Lutter pour l’abolition de la liste des personnes interdites de vol

Tim McSorley

La CSILC s’oppose à la liste canadienne des personnes interdites de vol depuis sa création en 2007. Au fil du temps, nous avons documenté les problèmes majeurs de ce système, notamment l’absence d’une procédure d’appel équitable, l’échange d’informations non réglementé avec des entités étrangères pouvant conduire à des abus, la violation des droits fondamentaux et le profilage racial, religieux et politique.

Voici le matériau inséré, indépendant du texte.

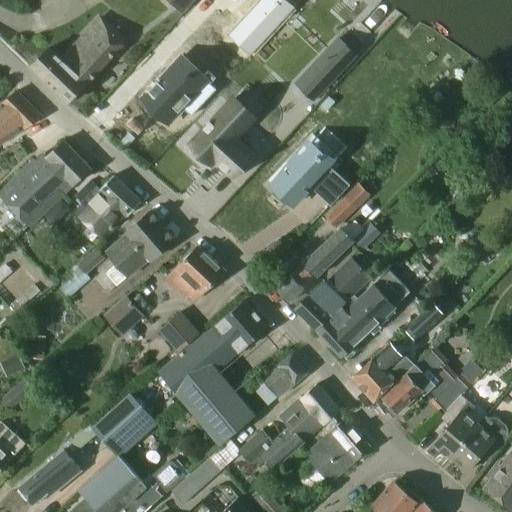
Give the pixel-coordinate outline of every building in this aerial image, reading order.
[(170,0),(182,10),(191,0),(170,0)] [(285,0),(262,0),(230,34),(251,54),(294,8),(285,0)] [(101,17),(62,59),(50,47),(31,67),(70,104),(129,40),(110,23),(109,24),(101,17)] [(316,65),(298,83),(316,100),(351,64),(336,50),(319,68),(316,65)] [(220,87),(211,79),(212,78),(185,53),(161,79),(161,78),(160,80),(153,87),(152,88),(152,89),(145,96),(171,121),(186,105),(194,113),(220,87)] [(0,145),(43,116),(17,92),(0,105),(0,145)] [(207,125),(192,140),(213,160),(217,156),(222,161),(221,162),(227,168),(229,167),(234,172),(254,152),(236,135),(249,122),(228,103),(214,118),(212,117),(206,123),(208,124),(207,125)] [(66,140),(47,157),(43,153),(35,160),(34,158),(0,190),(0,195),(31,228),(93,168),(66,140)] [(307,150),(278,181),(299,201),(319,181),(329,190),(346,171),(335,161),(335,162),(327,154),(328,153),(324,149),(323,151),(315,143),(307,151),(307,150)] [(115,176),(78,214),(106,239),(143,202),(115,176)] [(338,226),(370,196),(356,182),(342,195),(345,198),(327,215),(338,226)] [(52,238),(67,225),(53,209),(18,241),(29,253),(49,235),(52,238)] [(130,233),(109,252),(120,264),(109,274),(119,286),(130,276),(131,277),(152,259),(154,260),(178,239),(153,211),(129,232),(130,233)] [(353,239),(364,250),(381,233),(371,222),(364,229),(353,239)] [(327,264),(353,239),(364,229),(359,223),(346,223),(342,227),(305,263),(304,263),(278,288),(290,302),(327,265),(327,264)] [(228,271),(200,244),(170,276),(178,283),(175,286),(183,293),(186,290),(196,300),(228,271)] [(87,274),(105,258),(96,247),(77,263),(87,274)] [(8,248),(0,254),(0,292),(13,306),(39,283),(8,248)] [(317,330),(371,278),(351,257),(296,309),(317,330)] [(345,303),(317,330),(343,357),(411,291),(390,269),(359,299),(355,295),(345,304),(345,303)] [(123,336),(145,316),(126,295),(104,315),(123,336)] [(220,369),(240,352),(269,327),(246,299),(199,339),(197,338),(159,370),(220,444),(257,414),(220,369)] [(405,328),(415,339),(442,315),(432,303),(405,328)] [(159,330),(179,352),(200,333),(180,311),(159,330)] [(31,336),(30,358),(45,359),(46,336),(31,336)] [(400,381),(414,366),(392,343),(354,377),(375,401),(382,394),(392,385),(394,388),(401,381),(400,381)] [(442,417),(462,395),(472,384),(460,373),(458,376),(446,364),(449,361),(434,346),(414,366),(400,381),(401,381),(394,388),(392,385),(382,394),(400,413),(423,390),(427,394),(429,392),(436,398),(430,405),(443,416),(441,417),(442,417)] [(264,379),(269,385),(280,397),(310,371),(294,353),(264,379)] [(0,400),(9,411),(34,388),(25,378),(0,400)] [(274,469),(341,410),(319,385),(283,416),(291,426),(274,441),(264,429),(241,449),(252,462),(261,454),(274,469)] [(95,427),(120,455),(158,422),(131,394),(95,427)] [(451,458),(481,423),(469,413),(475,407),(462,395),(442,417),(450,425),(434,443),(451,458)] [(488,417),(483,424),(481,423),(451,458),(467,471),(482,453),(491,461),(510,437),(508,435),(508,430),(505,424),(499,419),(494,417),(488,417)] [(0,471),(27,442),(1,418),(0,420),(0,471)] [(330,482),(371,446),(347,418),(335,430),(306,455),(330,482)] [(91,424),(69,442),(77,451),(98,433),(91,424)] [(32,500),(37,507),(81,471),(80,469),(64,450),(52,460),(20,486),(22,488),(19,491),(29,503),(32,500)] [(511,507),(511,451),(485,487),(511,507)] [(120,455),(92,481),(83,489),(89,496),(71,511),(144,511),(186,475),(173,461),(169,460),(153,473),(154,477),(157,481),(152,485),(150,482),(146,485),(120,455)] [(183,504),(220,470),(208,457),(171,490),(183,504)] [(383,511),(409,511),(423,497),(410,486),(407,490),(397,481),(376,505),(383,511)] [(265,511),(286,511),(262,486),(251,495),(265,511)] [(439,511),(423,497),(409,511),(439,511)] [(249,511),(238,498),(221,511),(249,511)]
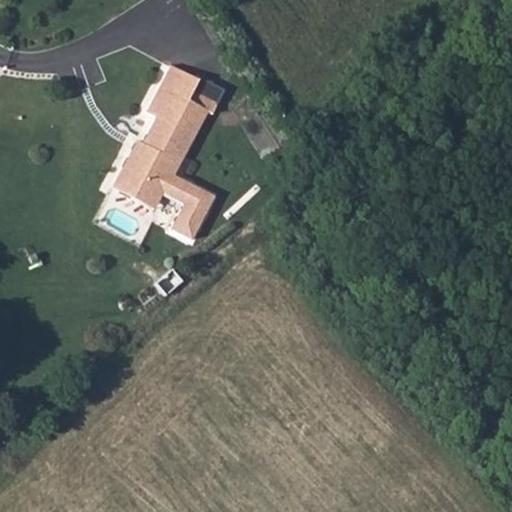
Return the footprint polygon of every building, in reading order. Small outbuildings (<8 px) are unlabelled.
[(170,175),(201,112),(184,102),(155,87),(142,113),(153,120),(142,144),(138,152),(128,148),(117,173),(127,177),(120,193),(139,202),(150,180),(165,187),(162,195),(184,206),(194,187),(170,175)] [(184,102),(201,112),(209,117),(215,104),(188,91),(184,102)] [(138,152),(142,144),(132,140),(128,148),(138,152)] [(110,188),(120,193),(127,177),(117,173),(110,188)] [(153,210),(162,195),(165,187),(150,180),(139,202),(153,210)]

Nous l’avons fait grâce à des projets de recherche tel que celui sur les contrôles frontaliers et les atteintes à la liberté et aux droits des voyageur⋅ses qui a documenté l’expérience des personnes qui, au Canada, sont aux prises avec la liste des personnes interdites de vol et d’autres contrôles frontaliers[1]. Nous avons soulevé la question lors de rencontres avec des député⋅es, des ministres et leur personnel, et nous l’avons mise en exergue dans de nombreux exposés législatifs présentés au Parlement[2]. Notre fiche d’information sur la liste des personnes interdites de vol est l’une des pages les plus consultées de notre site Web[3]. Nous avons également travaillé de concert avec les personnes concernées, notamment les parents d’enfants inscrits sur la liste des personnes interdites de vol, afin de plaider en faveur de changements significatifs allant de pair avec l’abolition de la liste.

Bien qu’elle existe depuis près de 20 ans, le gouvernement n’a jamais procédé à un quelconque examen de l’efficacité ou de l’impact de la liste des personnes interdites de vol. Tout comme le fait d’enlever ses chaussures et de vider sa bouteille d’eau, cette pratique est devenue une norme acceptée dans les aéroports, malgré l’absence de preuve d’un impact positif et l’existence d’une multitude de preuves de résultats négatifs. Il en résulte un dispositif antiterroriste qui devrait tout simplement être aboli, une fois pour toutes.

Pour en savoir plus sur la liste des personnes interdites de vol : iclmg.ca/issues/canadas-no-fly-list  (en anglais).


Tim McSorley est le coordonnateur national de la Coalition pour la surveillance internationale des libertés civiles

Notes de bas de page

[1] Rapport de recherche sur les contrôles frontaliers et les atteintes à la liberté et aux droits des voyageurs, CSILC en collaboration avec BCCLA, CAUT, CLC, CUPE et LDL. Février 2010 (en anglais).

[2] CSILC, « Mémoire de la CSILC au Comité permanent de la Sécurité publique et nationale concernant le projet de loi C-51 », 2015 (en anglais); CSILC, « Mémoire sur le projet de loi C-59, la Loi sur la sécurité nationale, 2017 », janvier 2018 (en anglais) https://iclmg.ca/wp-content/uploads/2018/01/ICLMG-Brief-on-Bill-C-59.pdf

[3] CSILC, « Liste des personnes interdites de vol au Canada » (en anglais).